▶ **Source text**:
# Lizard Lunch



## Mogzel (Jan 2, 2013)

Just received my first order, a small tub of butterworms and a tub of calci worms. Oh my golly gosh did it stink! They'd sent me a tub of very dead, to the point of beng kinda mulchy and decayed calci worms bunged in a plastic courier envelope with the Tub of butterworms, no padding or other packaging and no note to the postal service that it contained live food. When I opened it I almost hurled  
Please someone assure me this is just a one off, at the moment I'm not feeling too great about ordering online again!


----------



## AilsaM (May 18, 2011)

Contact them and complain strongly about what you were sent, your entitled to either your money back or a replacement order of what you wanted, I'd be fuming down the phone at them if it was me!!


----------



## Mogzel (Jan 2, 2013)

I have sent them an email, unfortunately it was after office hours when I got home so I couldn't have a good old phone fume at them. Hopefully they'll sort it out, I just hate to think of the bad stock management that caused this to happen. Yucky!

▶ **Task brief**:
Reproduce the Lizard Lunch thread word for word, from its title to its final post.

▶ **Excerpted records**:

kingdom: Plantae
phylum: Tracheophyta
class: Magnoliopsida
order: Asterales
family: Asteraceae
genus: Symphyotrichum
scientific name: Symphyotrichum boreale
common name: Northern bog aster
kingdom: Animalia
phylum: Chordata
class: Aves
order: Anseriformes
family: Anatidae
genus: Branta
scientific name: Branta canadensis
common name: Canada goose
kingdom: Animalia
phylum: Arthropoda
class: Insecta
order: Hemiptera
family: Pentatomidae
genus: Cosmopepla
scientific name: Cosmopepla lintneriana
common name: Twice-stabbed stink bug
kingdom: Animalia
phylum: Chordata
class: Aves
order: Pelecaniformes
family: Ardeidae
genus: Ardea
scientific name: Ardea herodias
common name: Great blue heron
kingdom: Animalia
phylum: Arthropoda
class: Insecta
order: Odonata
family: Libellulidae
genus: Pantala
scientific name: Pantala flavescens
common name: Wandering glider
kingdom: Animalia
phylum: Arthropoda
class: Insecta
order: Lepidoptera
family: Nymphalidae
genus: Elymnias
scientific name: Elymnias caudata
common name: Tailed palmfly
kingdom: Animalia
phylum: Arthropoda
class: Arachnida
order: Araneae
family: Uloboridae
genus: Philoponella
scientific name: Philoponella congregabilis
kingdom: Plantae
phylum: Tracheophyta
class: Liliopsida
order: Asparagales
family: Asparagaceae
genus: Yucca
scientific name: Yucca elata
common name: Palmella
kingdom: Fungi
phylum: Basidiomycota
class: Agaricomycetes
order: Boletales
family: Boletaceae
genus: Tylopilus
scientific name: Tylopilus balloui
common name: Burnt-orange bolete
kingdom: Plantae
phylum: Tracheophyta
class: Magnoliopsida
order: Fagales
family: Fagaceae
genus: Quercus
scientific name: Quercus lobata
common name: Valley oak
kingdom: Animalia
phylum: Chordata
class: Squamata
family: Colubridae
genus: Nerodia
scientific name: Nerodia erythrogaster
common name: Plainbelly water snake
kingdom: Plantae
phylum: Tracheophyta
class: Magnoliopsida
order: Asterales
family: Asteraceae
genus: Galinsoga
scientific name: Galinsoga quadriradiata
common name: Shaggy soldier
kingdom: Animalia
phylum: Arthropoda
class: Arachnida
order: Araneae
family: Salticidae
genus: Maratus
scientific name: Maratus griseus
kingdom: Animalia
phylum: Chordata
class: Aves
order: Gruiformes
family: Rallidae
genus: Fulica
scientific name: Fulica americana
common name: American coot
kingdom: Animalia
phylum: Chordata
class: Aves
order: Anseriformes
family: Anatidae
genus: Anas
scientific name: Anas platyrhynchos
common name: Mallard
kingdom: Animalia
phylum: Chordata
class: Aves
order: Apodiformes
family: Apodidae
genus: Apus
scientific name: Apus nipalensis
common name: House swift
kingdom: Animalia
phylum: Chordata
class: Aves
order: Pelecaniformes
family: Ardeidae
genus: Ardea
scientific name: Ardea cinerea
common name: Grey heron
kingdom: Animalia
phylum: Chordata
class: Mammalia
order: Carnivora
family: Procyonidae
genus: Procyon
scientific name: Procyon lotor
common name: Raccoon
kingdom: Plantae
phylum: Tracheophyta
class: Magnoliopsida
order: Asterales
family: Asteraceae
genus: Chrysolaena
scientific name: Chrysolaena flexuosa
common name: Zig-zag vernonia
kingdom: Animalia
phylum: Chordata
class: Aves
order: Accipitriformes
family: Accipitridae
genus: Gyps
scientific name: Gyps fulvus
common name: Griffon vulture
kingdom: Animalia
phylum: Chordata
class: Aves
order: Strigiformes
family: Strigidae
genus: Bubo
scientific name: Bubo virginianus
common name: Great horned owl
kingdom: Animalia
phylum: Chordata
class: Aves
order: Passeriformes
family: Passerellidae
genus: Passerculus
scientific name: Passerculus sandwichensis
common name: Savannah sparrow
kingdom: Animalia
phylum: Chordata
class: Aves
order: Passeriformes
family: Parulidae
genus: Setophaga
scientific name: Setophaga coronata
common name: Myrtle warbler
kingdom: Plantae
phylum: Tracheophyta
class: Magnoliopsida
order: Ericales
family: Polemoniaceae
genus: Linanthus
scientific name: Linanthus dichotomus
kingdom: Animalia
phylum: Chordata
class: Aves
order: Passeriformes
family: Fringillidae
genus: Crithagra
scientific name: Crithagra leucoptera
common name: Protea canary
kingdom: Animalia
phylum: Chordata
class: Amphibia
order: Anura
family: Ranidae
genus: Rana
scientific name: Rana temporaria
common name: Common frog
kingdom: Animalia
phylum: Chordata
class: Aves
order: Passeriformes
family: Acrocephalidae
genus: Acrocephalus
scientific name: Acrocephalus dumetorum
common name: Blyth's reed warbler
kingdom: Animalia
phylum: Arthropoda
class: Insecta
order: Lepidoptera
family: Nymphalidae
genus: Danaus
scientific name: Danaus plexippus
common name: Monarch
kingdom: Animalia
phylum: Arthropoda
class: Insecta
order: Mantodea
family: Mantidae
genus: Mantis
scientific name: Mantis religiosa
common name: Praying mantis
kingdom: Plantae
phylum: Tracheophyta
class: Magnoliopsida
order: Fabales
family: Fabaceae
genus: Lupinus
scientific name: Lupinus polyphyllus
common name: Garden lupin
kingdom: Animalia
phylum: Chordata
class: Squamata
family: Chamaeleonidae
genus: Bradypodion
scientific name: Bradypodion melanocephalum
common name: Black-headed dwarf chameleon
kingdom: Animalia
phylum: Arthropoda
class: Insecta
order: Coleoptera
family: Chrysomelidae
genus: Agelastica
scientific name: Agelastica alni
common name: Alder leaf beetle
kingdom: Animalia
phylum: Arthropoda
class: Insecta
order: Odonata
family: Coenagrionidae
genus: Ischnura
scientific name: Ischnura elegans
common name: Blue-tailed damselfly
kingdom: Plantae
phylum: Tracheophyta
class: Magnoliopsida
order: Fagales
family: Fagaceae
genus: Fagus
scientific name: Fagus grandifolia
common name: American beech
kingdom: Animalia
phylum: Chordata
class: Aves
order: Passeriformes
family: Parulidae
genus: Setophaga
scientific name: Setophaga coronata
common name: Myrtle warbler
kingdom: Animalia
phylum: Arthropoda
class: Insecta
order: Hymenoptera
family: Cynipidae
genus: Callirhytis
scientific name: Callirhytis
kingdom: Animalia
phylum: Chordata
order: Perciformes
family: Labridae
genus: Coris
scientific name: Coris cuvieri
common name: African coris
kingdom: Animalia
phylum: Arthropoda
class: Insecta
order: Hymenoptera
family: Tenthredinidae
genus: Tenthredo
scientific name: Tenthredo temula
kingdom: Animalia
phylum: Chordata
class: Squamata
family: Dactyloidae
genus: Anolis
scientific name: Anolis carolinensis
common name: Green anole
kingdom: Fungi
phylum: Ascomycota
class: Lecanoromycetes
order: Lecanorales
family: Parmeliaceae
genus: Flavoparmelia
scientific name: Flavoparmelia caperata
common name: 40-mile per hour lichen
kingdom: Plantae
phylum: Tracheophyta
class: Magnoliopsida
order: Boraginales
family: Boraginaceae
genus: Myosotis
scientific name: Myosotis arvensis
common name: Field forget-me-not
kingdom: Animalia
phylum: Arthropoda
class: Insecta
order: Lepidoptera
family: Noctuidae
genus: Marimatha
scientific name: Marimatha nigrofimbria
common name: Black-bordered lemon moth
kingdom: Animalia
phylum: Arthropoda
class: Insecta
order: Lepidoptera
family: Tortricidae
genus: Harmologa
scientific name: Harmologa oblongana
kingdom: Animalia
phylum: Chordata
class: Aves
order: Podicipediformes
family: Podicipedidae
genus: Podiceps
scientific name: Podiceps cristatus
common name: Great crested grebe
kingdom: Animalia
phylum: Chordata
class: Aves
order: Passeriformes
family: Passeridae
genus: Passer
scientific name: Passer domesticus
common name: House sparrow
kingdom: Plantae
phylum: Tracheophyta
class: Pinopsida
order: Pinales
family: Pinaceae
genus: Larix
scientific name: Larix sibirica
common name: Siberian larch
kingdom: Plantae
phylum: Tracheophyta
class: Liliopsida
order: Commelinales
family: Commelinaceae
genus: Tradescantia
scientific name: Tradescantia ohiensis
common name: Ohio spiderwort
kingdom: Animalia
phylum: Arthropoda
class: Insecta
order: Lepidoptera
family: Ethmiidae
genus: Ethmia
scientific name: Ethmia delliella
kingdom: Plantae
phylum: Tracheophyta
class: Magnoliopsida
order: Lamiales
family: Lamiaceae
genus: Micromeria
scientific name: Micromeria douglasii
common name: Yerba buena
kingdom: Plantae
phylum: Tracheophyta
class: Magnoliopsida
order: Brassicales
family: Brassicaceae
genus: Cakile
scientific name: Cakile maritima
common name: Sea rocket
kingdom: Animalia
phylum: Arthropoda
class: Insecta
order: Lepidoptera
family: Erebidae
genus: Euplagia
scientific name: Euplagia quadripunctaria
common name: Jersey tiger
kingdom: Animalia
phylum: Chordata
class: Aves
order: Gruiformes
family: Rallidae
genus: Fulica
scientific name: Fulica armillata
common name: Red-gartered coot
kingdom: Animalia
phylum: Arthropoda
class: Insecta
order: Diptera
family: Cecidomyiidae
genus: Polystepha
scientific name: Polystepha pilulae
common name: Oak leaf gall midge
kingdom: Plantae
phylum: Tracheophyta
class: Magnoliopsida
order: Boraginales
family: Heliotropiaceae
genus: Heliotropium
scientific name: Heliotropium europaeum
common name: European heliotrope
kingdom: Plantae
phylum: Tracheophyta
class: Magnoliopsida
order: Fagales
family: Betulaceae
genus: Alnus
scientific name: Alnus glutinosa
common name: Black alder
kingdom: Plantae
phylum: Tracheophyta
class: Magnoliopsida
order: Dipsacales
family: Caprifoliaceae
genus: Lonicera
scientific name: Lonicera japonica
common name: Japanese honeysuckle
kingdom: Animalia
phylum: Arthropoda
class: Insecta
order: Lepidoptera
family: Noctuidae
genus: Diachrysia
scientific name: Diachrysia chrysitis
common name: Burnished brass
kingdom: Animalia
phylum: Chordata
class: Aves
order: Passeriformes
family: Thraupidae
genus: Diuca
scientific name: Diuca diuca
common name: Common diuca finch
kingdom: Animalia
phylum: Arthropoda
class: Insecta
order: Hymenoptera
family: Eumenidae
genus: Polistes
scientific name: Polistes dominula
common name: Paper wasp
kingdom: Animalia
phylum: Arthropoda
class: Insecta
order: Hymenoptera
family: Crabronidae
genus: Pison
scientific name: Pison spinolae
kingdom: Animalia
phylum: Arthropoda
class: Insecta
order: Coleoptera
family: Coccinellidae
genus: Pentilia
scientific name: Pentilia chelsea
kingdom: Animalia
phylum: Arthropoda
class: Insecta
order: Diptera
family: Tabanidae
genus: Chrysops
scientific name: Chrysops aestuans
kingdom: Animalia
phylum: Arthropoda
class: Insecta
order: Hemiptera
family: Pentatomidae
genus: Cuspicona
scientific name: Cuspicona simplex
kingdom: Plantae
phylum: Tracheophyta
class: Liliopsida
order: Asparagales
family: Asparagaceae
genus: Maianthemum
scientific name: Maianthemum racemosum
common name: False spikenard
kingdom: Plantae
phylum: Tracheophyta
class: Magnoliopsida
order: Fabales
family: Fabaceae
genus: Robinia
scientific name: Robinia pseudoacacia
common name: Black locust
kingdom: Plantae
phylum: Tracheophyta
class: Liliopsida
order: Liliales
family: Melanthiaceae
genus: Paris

▶ **Reply to the exercise**:
# Lizard Lunch



## Mogzel (Jan 2, 2013)

Just received my first order, a small tub of butterworms and a tub of calci worms. Oh my golly gosh did it stink! They'd sent me a tub of very dead, to the point of beng kinda mulchy and decayed calci worms bunged in a plastic courier envelope with the Tub of butterworms, no padding or other packaging and no note to the postal service that it contained live food. When I opened it I almost hurled  
Please someone assure me this is just a one off, at the moment I'm not feeling too great about ordering online again!


----------



## AilsaM (May 18, 2011)

Contact them and complain strongly about what you were sent, your entitled to either your money back or a replacement order of what you wanted, I'd be fuming down the phone at them if it was me!!


----------



## Mogzel (Jan 2, 2013)

I have sent them an email, unfortunately it was after office hours when I got home so I couldn't have a good old phone fume at them. Hopefully they'll sort it out, I just hate to think of the bad stock management that caused this to happen. Yucky!